Pour certains, la solitude est une bénédiction. Pour d’autres, une oppression de tous les instants, un étouffement. Pour ceux-là, la vie ordinaire est un calvaire, un nid de guêpes : elle pique au cœur. Mais comme tout cela se passe entre métro, boulot et dodo, on ne distingue généralement pas le tragique de ces existences-là. Puis vient un écrivain, Douglas Coupland, qui s’en fait le témoin. Pour son cinquième roman, ce Canadien d’adoption joue au greffier des âmes esseulées, en traçant le portrait de Liz Dunn, bientôt quarantenaire, qui ressemble à une sculpture de Botero et qui, clin d’œil aux Beatles, s’est choisie Eleanor Rigby comme pseudo numérique. Cette célibataire potelée est un peu l’alter ego féminin de l’homme invisible.

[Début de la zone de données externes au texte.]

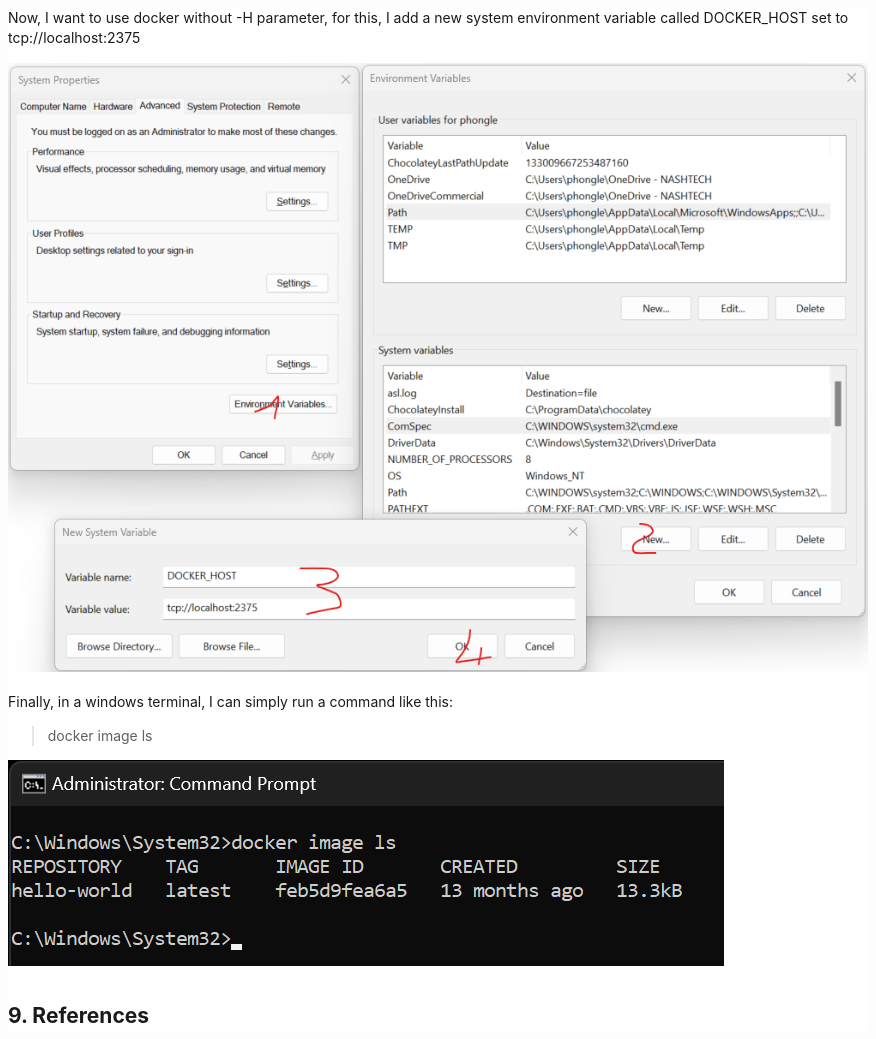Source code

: Now, I want to use docker without -H parameter, for this, I add a new system environment variable called DOCKER_HOST set to tcp://localhost:2375

![Add System variable](https://github.com/PhongLE1411/how-to-do/blob/main/resources/windows-add-system-variable.png)

Finally, in a windows terminal, I can simply run a command like this:
> docker image ls

![Finally](https://github.com/PhongLE1411/how-to-do/blob/main/resources/final.png)

## 9. References
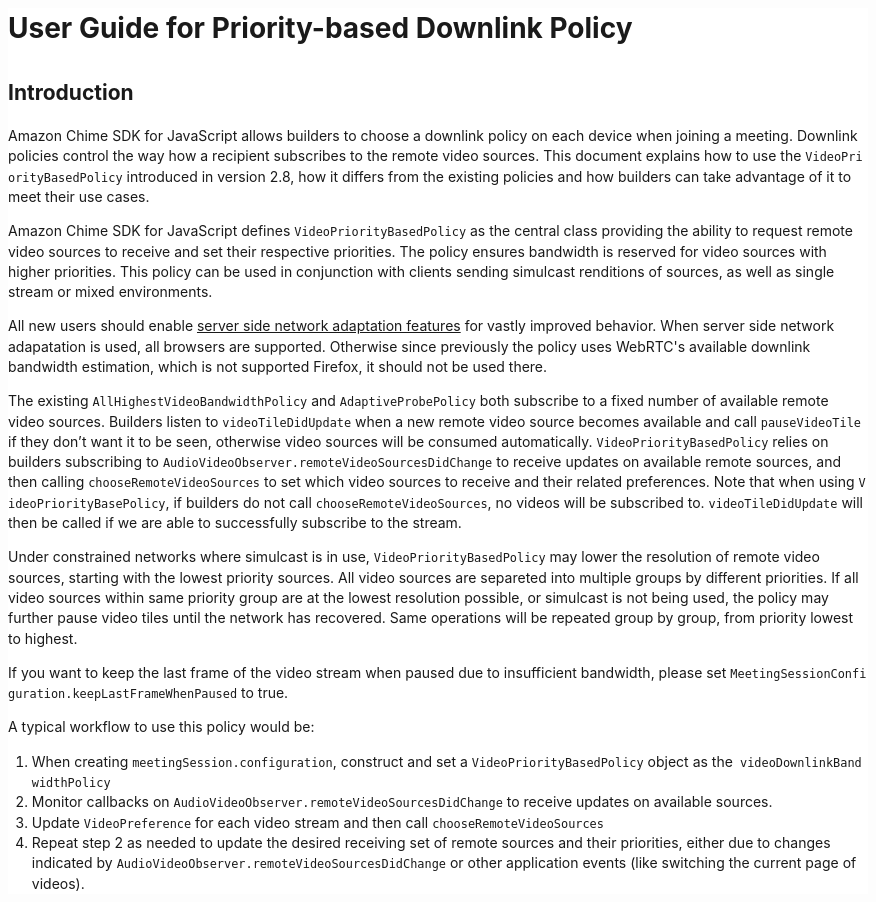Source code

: # User Guide for Priority-based Downlink Policy

## Introduction

Amazon Chime SDK for JavaScript allows builders to choose a downlink policy on each device when joining a meeting. Downlink policies control the way how a recipient subscribes to the remote video sources. This document explains how to use the `VideoPriorityBasedPolicy` introduced in version 2.8, how it differs from the existing policies and how builders can take advantage of it to meet their use cases.

Amazon Chime SDK for JavaScript defines `VideoPriorityBasedPolicy` as the central class providing the ability to request remote video sources to receive and set their respective priorities. The policy ensures bandwidth is reserved for video sources with higher priorities. This policy can be used in conjunction with clients sending simulcast renditions of sources, as well as single stream or mixed environments.

All new users should enable [server side network adaptation features](#server-side-network-adaption) for vastly improved behavior. When server side network adapatation is used, all browsers are supported. Otherwise since previously the policy uses WebRTC's available downlink bandwidth estimation, which is not supported Firefox, it should not be used there.

The existing `AllHighestVideoBandwidthPolicy` and `AdaptiveProbePolicy` both subscribe to a fixed number of available remote video sources. Builders listen to `videoTileDidUpdate` when a new remote video source becomes available and call `pauseVideoTile` if they don’t want it to be seen, otherwise video sources will be consumed automatically. `VideoPriorityBasedPolicy` relies on builders subscribing to `AudioVideoObserver.remoteVideoSourcesDidChange` to receive updates on available remote sources, and then calling `chooseRemoteVideoSources` to set which video sources to receive and their related preferences. Note that when using `VideoPriorityBasePolicy`, if builders do not call `chooseRemoteVideoSources`, no videos will be subscribed to. `videoTileDidUpdate` will then be called if we are able to successfully subscribe to the stream.

Under constrained networks where simulcast is in use, `VideoPriorityBasedPolicy` may lower the resolution of remote video sources, starting with the lowest priority sources. All video sources are separeted into multiple groups by different priorities. If all video sources within same priority group are at the lowest resolution possible, or simulcast is not being used, the policy may further pause video tiles until the network has recovered. Same operations will be repeated group by group, from priority lowest to highest.

If you want to keep the last frame of the video stream when paused due to insufficient bandwidth, please set `MeetingSessionConfiguration.keepLastFrameWhenPaused` to true.

A typical workflow to use this policy would be:

1. When creating `meetingSession.configuration`, construct and set a `VideoPriorityBasedPolicy` object as the` videoDownlinkBandwidthPolicy`
2. Monitor callbacks on `AudioVideoObserver.remoteVideoSourcesDidChange` to receive updates on available sources.
3. Update `VideoPreference` for each video stream and then call `chooseRemoteVideoSources`
4. Repeat step 2 as needed to update the desired receiving set of remote sources and their priorities, either due to changes indicated by `AudioVideoObserver.remoteVideoSourcesDidChange` or other application events (like switching the current page of videos).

Sa transparence est dans ces pages un leitmotiv : « Les hommes, quel que soit leur âge, ne me remarquent pas » ; « J’ai appris il y a longtemps à me rendre invisible » ; « Je suis gentille, propre, bien chaussée, bien habillée, mais transparente ». N’allez pas croire cependant que ce livre soit la confession d’une Bridget Jones version quadra boulotte ; Coupland est autrement plus fin. Sur un ton volontiers sarcastique et avec une précision d’anthropologue, il décrit le quotidien pathétique et les mœurs de cette célibataire figurante de sa propre existence : la monotonie des soirées, l’amertume au contact des couples, les crises, la minutieuse comptabilité des blessures qui ne cicatrisent pas, les frustrations, les non-dits et les désirs enfouis. L’apparition du dénommé Jeremy dans la vie de Liz changera tout. Qui est-il pour elle, on vous laisse le découvrir. Disons simplement que sa présence entraîne un gros bouleversement identitaire. Commence alors de s’écrire une algèbre des relations humaines, la vie de Liz, comme toute vie, étant à la fois multiplication et division, addition et soustraction. Dans cette équation à plusieurs inconnues qu’est sa personnalité, l’héroïne de Coupland cherche à remplir les trous, à combler les vides. La moralité de tout ça ? Les gens ne sont jamais a
ELEANOR RIGBY
de DOUGLAS COUPLAND
Traduit de l’anglais par Christophe Grosdidier, 10/18,
299 pages, 7,80 €
Poches Eleanor Rigby
juillet 2009 | Le Matricule des Anges n°105
| par
Anthony Dufraisse
Un livre
Eleanor Rigby
Par
Anthony Dufraisse
Le Matricule des Anges n°105
, juillet 2009.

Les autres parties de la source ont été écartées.